# [Excerpt]

>>>>>

Luca Olivetti wrote:
En/na Luiz Americo Pereira Camara ha escrit:
- ApplyUpdates error handling: Error is handled just does not follows
the exception model. Check if ApplyUpdates is false. If so check
ReturnCode (see sqlite docs for values) and ReturnString values.
I understand and appreciate the KISS concept, but that's not the
behaviour I would expect from a dataset descendant.
Your approach is good enough only when you're controlling completely
data access in code (which is most of the times, but not always, the
correct thing to do), if you just want to write a quick'n'dirty data
entry application where you just wire up a datasource with, e.g., a db
grid and let the tool kit take care of the rest, with the exception
model the user at least get a meaningful error message, with your
implementation of ApplyUpdates the error is silently ignored and the
data is still visible on the dbgrid.
And even if you check the result of ApplyUpdates, if there are more
than 400 changes and the error only occurs in the first transaction I
think it will be silently ignored.
This is a flaw and will be fixed.
Raising an exception would not help here since the data would still be
there (in the grid).
- Primary key handling: sqliteds automatically handles primary key in
two ways. First add a AutoInc field to the table (Using
FieldDefs.Add/CreateTable) and sqliteds will ensure it will always be
unique and not null without user intervention. Second, if you have a
integer field as primary key set AutoIncrementKey to true and
PrimaryKey to the field name.
Ok, I didn't set AutoIncrementKey to true. Now I tried it and the
result is that I cannot edit the key in the dbgrid, I suppose that if
I want to allow manual insertion of a primary case I have to manage
that by myself.

<<<<<

# [Input data]

>>>>>

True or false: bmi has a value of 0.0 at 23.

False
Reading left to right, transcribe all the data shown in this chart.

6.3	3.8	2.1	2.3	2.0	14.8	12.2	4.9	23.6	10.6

<<<<<

# [Problem statement]
Extend the email thread on sqliteds error handling and primary keys, beginning with the next reply after its final sentence.

# [Written reply]
Another test I did, is to leave AutoIncrementKey to false and try to
deliberately insert a duplicate of the primary key. Even if I check
the result of ApplyUpdates and use it to display a message, the
"wrong" rows are still visible in the dbgrid, then subsequent updates
succeed (without writing the data, since the dataset forgot about the
changes) and the wrong data is still visible in the grid. Ok, I can
refetch the
Just call Delete in AfterPost. Or in TField.OnChange change the field
value to one that you want or call Cancel (the last is not sure if will
work).
data in case of errors, but that's not really KISS anymore.
You must agree that you are not following KISS philosophy in your
program (maybe a requirement). How it is cover the most common user
cases and let the corner cases to the developer creativity.
See as a balance between features/code size.
Anyway, for more featured, you can use ZeosLib which is by far the most
complete database layer in fpc or even SqlitePass that has more options.